Tony Evers narrowly defeated three-term incumbent Gov. Scott Walker by 30,500 votes on Nov. 6. In 2016, Wisconsin went for Donald Trump by a margin of 23,000 votes. The state has sent a progressive and a tea partier to the U.S. Senate — back-to-back, twice. Wisconsin is a purple state. Yet, the state Assembly is a sea of red. That’s what voters want, according to Assembly Speaker Robin Vos.

“There’s no doubt about it that the voters across Wisconsin affirmed our record, the record of our party, and the agenda that we have put forward over the past eight years,” Vos (R-Rochester) told the Assembly Republican Caucus on Nov. 12. “Some will say, the only reason that we are here is because of redistricting. That is a faulty premise…. We are the ones that were given a mandate to govern.”

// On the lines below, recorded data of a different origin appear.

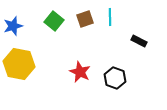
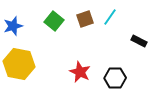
cyan line: rotated 36 degrees clockwise
black hexagon: rotated 20 degrees counterclockwise
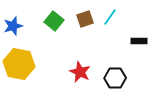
black rectangle: rotated 28 degrees counterclockwise
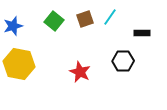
black rectangle: moved 3 px right, 8 px up
black hexagon: moved 8 px right, 17 px up
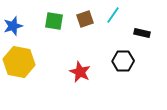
cyan line: moved 3 px right, 2 px up
green square: rotated 30 degrees counterclockwise
black rectangle: rotated 14 degrees clockwise
yellow hexagon: moved 2 px up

Despite Democrats winning every statewide office on the ballot and receiving 200,000 more total votes, Republicans lost just one seat in Wisconsin’s lower house this cycle. And that victory was by a razor-thin 153 votes. Democrats netted 1.3 million votes for Assembly, 54 percent statewide. Even so, Vos will return to the Capitol in 2019 with Republicans holding 63 of 99 seats in the Assembly, a nearly two-thirds majority.

Vos likes to frame it this way: If you discount uncontested races — a third of the entire Assembly — Republicans won 58 percent of the vote.

“That seems like a mandate to me,” Vos told his caucus. “What do you think?”

Democratic minority leader Gordon Hintz (D-Oshkosh) doesn’t see it that way. He says his party is “competing on the most uneven playing field in the United States” because Republicans have “disenfranchised thousands of Democrats.”

An electoral map that makes it essentially impossible for a majority to be represented is not consistent with democracy. And the results in Ohio and North Carolina were similar. Alas, the only thing that has changed in the Supreme Court is that while Anthony Kennedy would make a bad faith show of open-mindedness about applying the 14th Amendment to these cases Justice Bart O’Kavanaugh won’t even pretend.